There are so many ways to be mindful. Notice the difference in your life when you choose to be mindful.


When you walk down the street, just walk. Purposefully get out of your head and notice the ground you walk on. The temperature of the air as it brushes your skin. The smells. The light. Is there wind? How bright is it? What noises do you hear? Who is around? Paying attention and just observing in a nonjudgmental way is being mindful. It’s not about what’s good versus bad— it’s about what is.

As you eat an apple, or anything for that matter, notice the taste and the texture. Is it juicy? Chew with intention and thoroughly. Be aware you are swallowing. Forget the television and other distractions. When we are mindful, we eat less because our brains register what we are doing and send signals to tell say, “Please stop. I’m full. Thank you.”

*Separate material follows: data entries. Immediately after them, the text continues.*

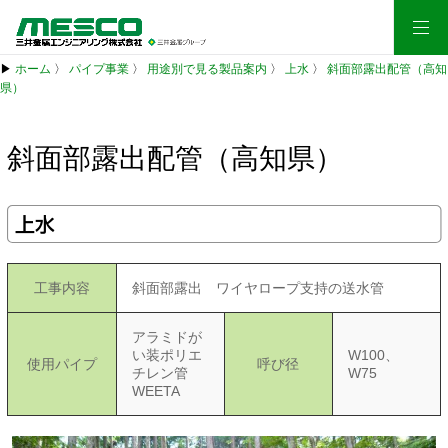
▶
ホーム
〉
パイプ事業
〉
用途別で見る製品案内
〉
上水
〉
斜面部露出配管（高知
県）
斜面部露出配管（高知県）
上水
工事内容
斜面部露出 ワイヤロープ支持の送水管
アラミドが
い装ポリエ
W100、
使用パイプ
呼び径
チレン管
W75
WEETA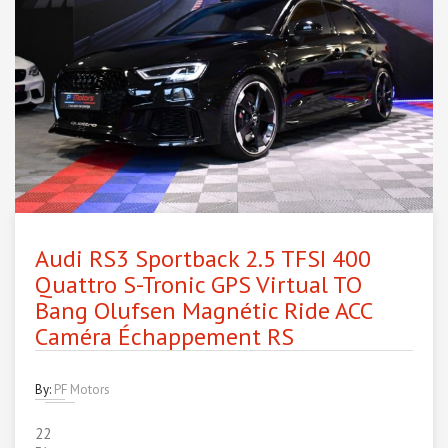
Audi RS3 Sportback 2.5 TFSI 400
Quattro S-Tronic GPS Virtual TO
Bang Olufsen Magnétic Ride ACC
Caméra Échappement RS
By:
PF Motors
22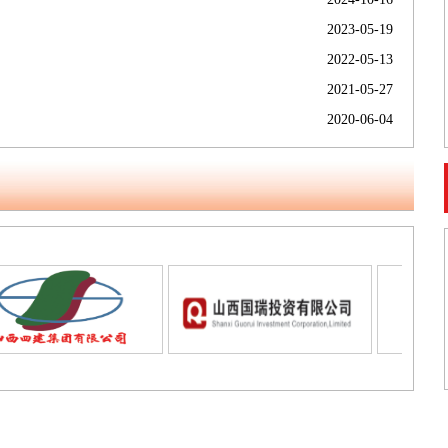
2023-05-19
2022-05-13
2021-05-27
2020-06-04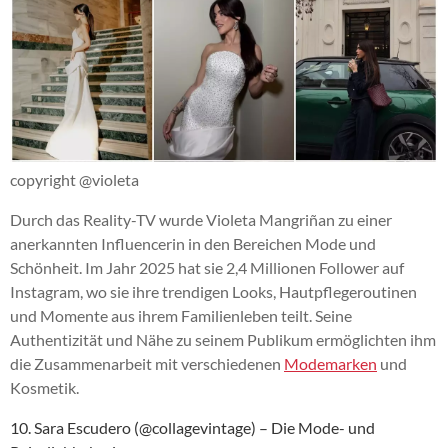
copyright @violeta
Durch das Reality-TV wurde Violeta Mangriñan zu einer
anerkannten Influencerin in den Bereichen Mode und
Schönheit. Im Jahr 2025 hat sie 2,4 Millionen Follower auf
Instagram, wo sie ihre trendigen Looks, Hautpflegeroutinen
und Momente aus ihrem Familienleben teilt. Seine
Authentizität und Nähe zu seinem Publikum ermöglichten ihm
die Zusammenarbeit mit verschiedenen
Modemarken
und
Kosmetik.
10. Sara Escudero (@collagevintage) – Die Mode- und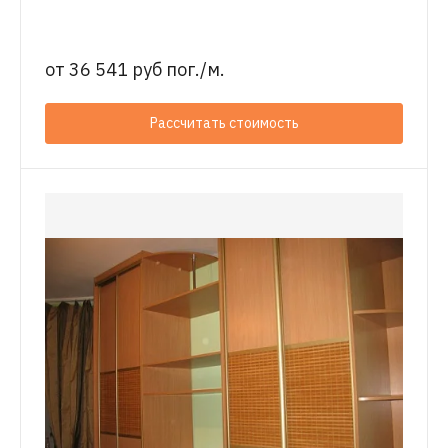
от
36 541 руб пог./м.
Рассчитать стоимость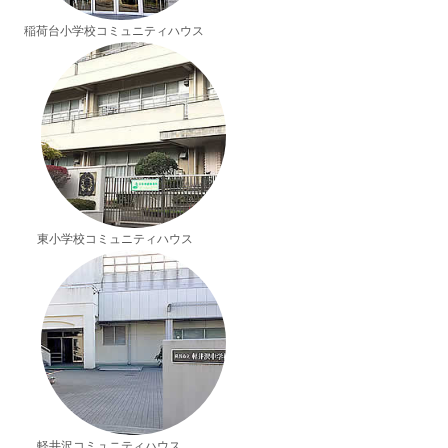
稲荷台小学校コミュニティハウス
東小学校コミュニティハウス
軽井沢コミュニティハウス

Being mindful in every aspect of our lives makes living more enjoyable. It’s easy to get lost in the whirlwind involuntarily invading our consciousness. The flood of thoughts about what we have to do next, the checklists, the responsibilities, rehashing the interactions with people in our lives, etc. is energetically and emotionally taxing. Before we know it, time slips by and we miss out on a big chunk of life. When choosing to be mindful, we can observe and become aware, allowing us to decide what we want our brains to focus on. And without judgment, we can easily shift our attention to the present moment and just be.